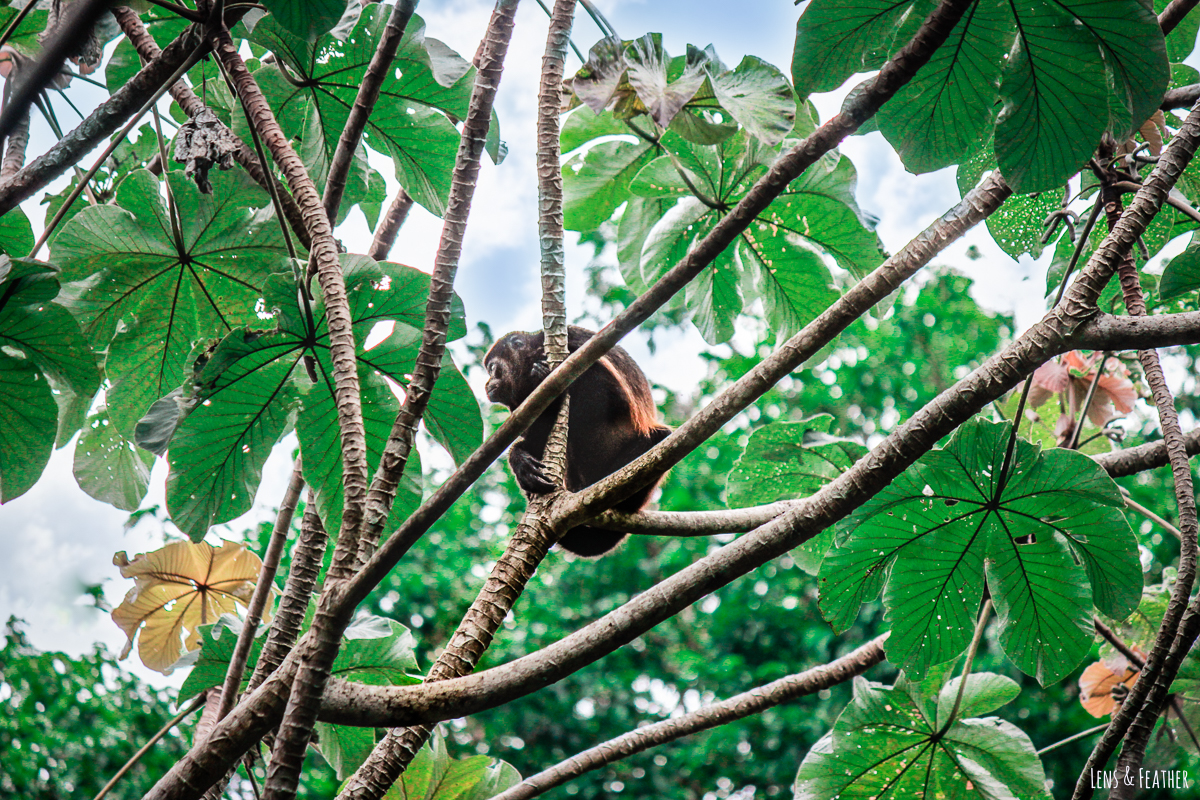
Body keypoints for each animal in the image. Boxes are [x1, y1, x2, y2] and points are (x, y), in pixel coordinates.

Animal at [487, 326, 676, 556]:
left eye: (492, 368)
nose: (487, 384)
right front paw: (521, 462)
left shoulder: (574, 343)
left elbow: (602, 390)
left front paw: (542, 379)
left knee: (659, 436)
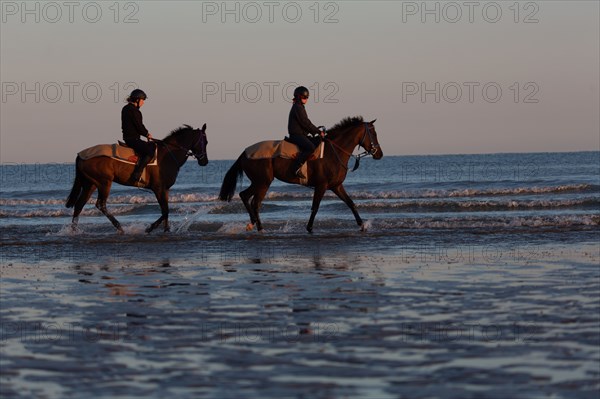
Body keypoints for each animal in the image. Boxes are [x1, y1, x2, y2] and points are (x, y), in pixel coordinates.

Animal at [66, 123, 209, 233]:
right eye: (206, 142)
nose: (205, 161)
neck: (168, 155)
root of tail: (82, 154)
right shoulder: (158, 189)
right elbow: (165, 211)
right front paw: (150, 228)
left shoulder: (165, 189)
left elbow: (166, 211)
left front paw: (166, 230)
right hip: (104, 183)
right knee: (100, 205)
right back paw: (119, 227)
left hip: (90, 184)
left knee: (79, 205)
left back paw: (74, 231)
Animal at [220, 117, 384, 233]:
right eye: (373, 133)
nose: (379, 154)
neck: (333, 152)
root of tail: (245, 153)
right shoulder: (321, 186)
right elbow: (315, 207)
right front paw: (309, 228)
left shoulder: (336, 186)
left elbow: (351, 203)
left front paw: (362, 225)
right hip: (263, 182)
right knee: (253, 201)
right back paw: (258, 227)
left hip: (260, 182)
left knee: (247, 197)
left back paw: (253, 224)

- - -

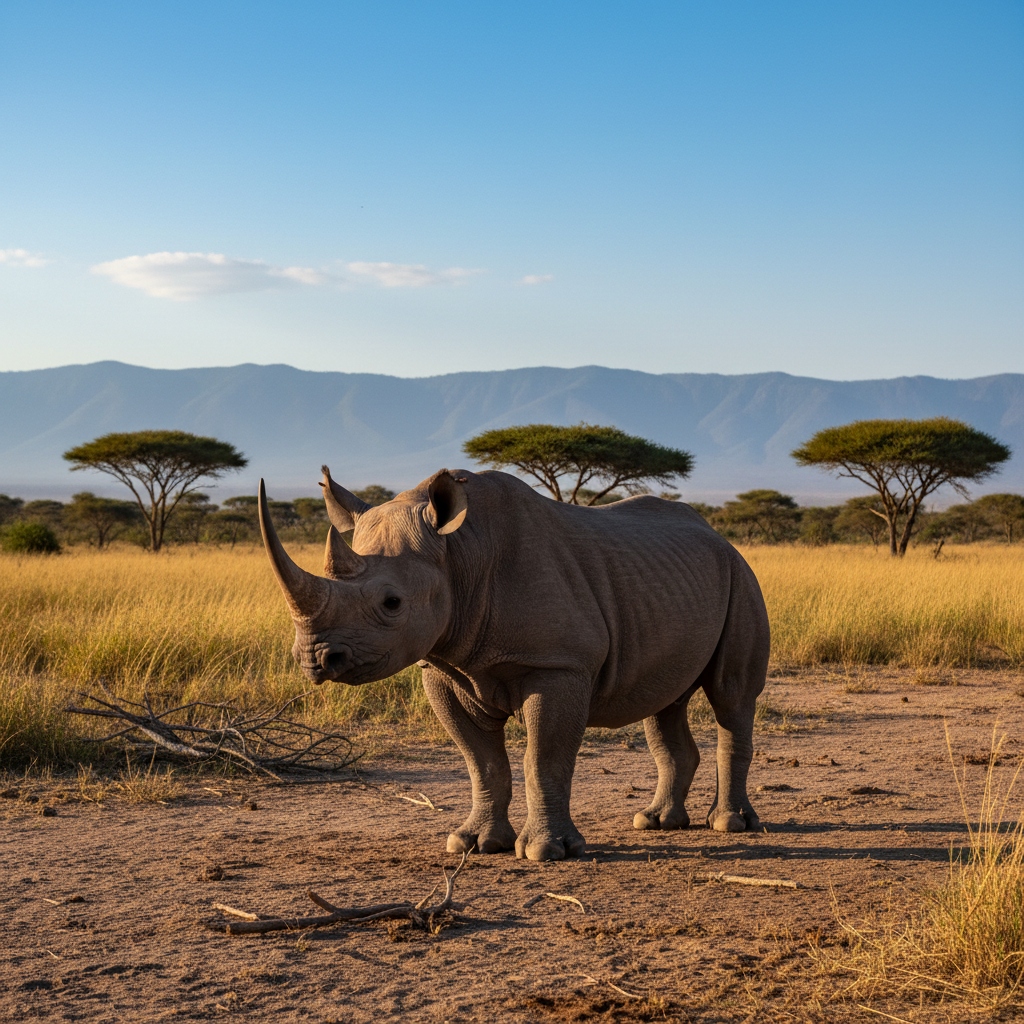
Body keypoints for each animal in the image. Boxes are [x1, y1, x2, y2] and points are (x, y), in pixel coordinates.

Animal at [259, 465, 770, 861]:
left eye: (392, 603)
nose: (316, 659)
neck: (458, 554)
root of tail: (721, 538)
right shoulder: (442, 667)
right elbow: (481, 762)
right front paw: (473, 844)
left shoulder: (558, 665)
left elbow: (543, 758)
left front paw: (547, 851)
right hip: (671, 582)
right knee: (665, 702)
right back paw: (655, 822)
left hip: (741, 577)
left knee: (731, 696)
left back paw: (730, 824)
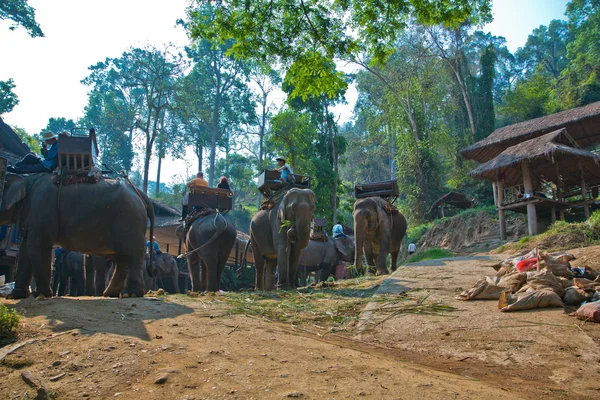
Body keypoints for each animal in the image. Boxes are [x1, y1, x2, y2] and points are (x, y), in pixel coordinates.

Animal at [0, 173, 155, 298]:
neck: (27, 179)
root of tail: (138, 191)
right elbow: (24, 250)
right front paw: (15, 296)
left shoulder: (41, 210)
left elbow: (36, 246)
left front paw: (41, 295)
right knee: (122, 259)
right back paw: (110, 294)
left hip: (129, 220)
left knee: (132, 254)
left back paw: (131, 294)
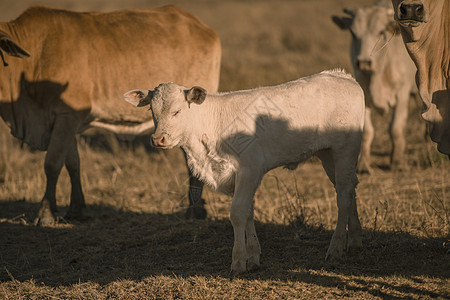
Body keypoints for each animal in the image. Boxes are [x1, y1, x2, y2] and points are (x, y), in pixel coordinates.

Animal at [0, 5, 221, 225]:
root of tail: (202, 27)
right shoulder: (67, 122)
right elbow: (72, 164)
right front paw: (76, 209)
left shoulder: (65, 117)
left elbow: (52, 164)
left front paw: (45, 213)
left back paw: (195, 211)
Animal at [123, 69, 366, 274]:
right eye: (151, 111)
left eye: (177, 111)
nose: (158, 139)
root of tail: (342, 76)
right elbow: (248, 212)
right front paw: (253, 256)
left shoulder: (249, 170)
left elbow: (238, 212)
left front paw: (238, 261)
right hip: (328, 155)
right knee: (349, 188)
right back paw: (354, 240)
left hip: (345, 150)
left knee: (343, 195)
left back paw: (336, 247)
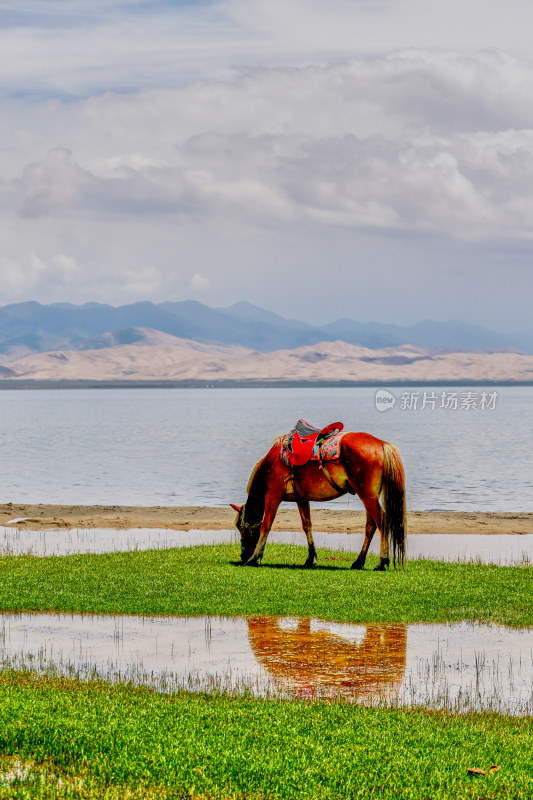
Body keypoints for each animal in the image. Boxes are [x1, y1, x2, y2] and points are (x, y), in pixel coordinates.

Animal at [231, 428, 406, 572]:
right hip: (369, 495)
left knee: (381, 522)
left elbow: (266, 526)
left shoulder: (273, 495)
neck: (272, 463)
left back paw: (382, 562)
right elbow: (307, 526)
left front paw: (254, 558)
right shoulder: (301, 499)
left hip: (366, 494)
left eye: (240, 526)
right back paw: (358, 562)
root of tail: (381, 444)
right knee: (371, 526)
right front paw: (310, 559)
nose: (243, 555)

- - -

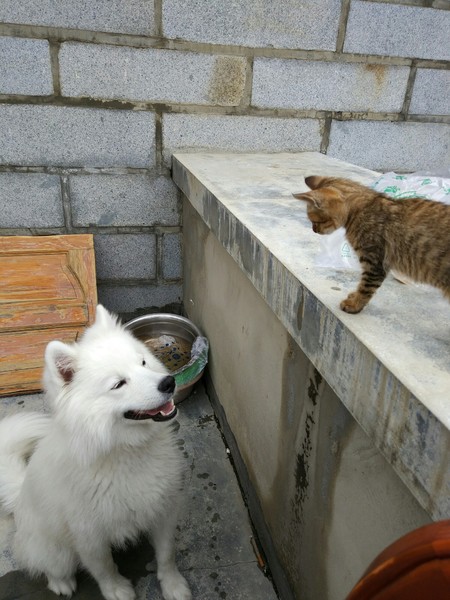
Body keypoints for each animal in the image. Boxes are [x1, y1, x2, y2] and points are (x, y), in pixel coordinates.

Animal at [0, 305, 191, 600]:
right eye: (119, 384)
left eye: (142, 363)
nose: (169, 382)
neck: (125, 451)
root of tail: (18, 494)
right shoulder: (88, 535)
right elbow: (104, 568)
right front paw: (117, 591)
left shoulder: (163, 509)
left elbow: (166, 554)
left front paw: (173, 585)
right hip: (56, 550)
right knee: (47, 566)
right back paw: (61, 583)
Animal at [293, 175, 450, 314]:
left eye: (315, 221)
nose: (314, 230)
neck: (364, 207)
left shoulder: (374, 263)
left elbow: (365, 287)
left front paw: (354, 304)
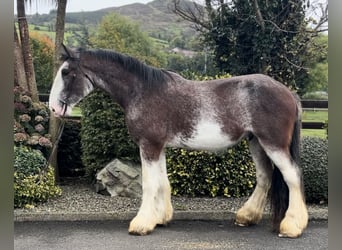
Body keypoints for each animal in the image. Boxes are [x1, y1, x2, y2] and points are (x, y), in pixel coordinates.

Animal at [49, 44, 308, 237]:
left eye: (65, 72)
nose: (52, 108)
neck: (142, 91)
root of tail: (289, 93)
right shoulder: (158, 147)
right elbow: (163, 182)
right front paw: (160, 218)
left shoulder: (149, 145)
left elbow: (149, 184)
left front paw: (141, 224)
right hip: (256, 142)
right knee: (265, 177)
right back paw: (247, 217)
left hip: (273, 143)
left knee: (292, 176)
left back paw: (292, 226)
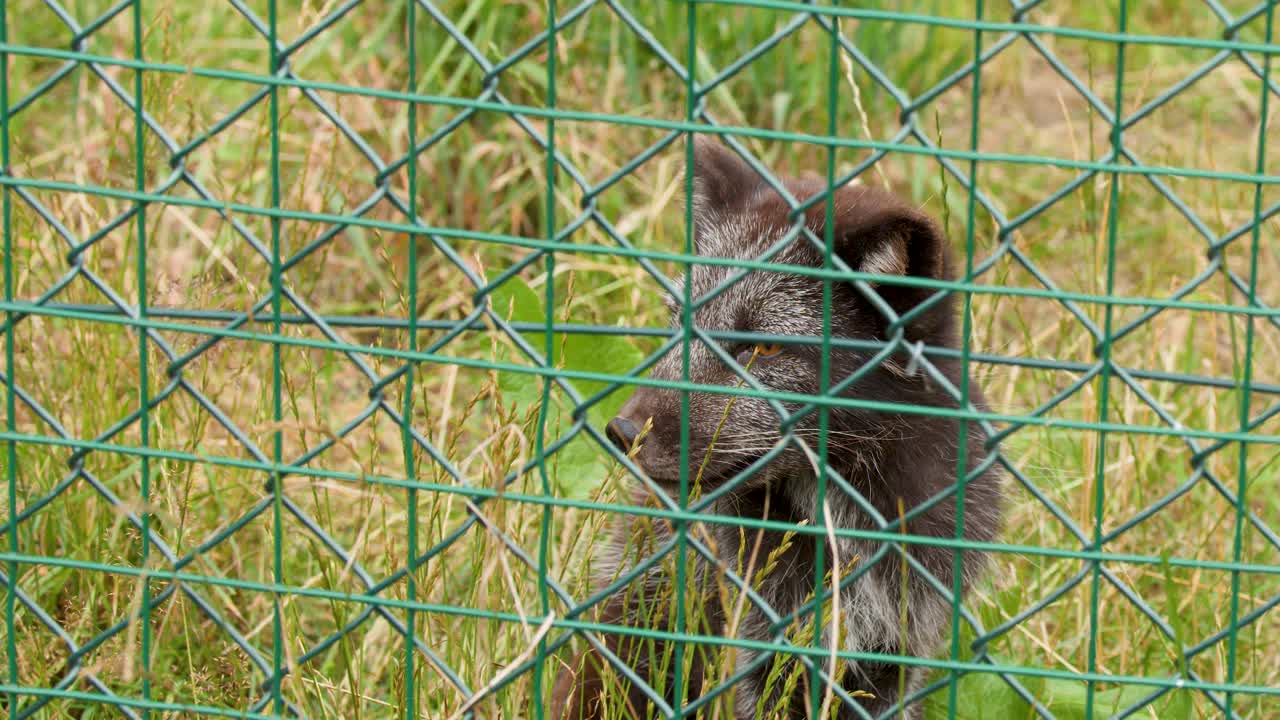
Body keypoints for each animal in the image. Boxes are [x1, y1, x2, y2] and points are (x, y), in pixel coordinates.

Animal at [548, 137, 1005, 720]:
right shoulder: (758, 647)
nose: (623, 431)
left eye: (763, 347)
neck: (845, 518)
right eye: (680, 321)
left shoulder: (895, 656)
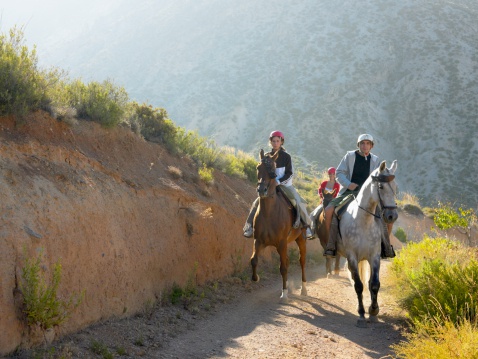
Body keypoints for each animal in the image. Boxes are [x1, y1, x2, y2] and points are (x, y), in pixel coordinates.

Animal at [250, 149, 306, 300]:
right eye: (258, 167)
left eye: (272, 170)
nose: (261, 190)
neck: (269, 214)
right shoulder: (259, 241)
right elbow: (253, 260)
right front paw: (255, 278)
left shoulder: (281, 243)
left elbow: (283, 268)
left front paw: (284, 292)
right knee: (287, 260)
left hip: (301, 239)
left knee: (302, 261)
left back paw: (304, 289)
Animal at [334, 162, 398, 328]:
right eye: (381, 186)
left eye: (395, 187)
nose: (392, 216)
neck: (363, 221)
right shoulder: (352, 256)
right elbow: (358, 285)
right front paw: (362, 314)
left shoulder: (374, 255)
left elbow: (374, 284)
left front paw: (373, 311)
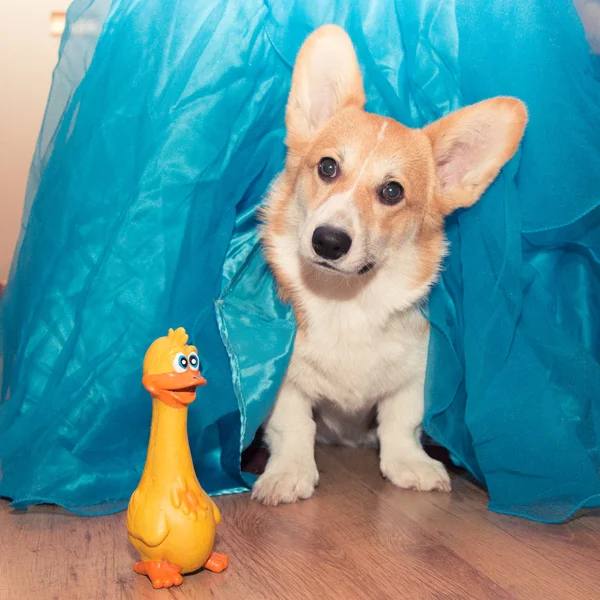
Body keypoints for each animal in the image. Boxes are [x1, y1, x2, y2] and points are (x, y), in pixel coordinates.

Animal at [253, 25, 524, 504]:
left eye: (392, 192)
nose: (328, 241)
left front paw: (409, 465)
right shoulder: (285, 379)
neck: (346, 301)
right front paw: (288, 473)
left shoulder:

- - -

-- Work order --
Using the listing above, work out how many lines include the word "neck", and report that number alone.

-- Result --
12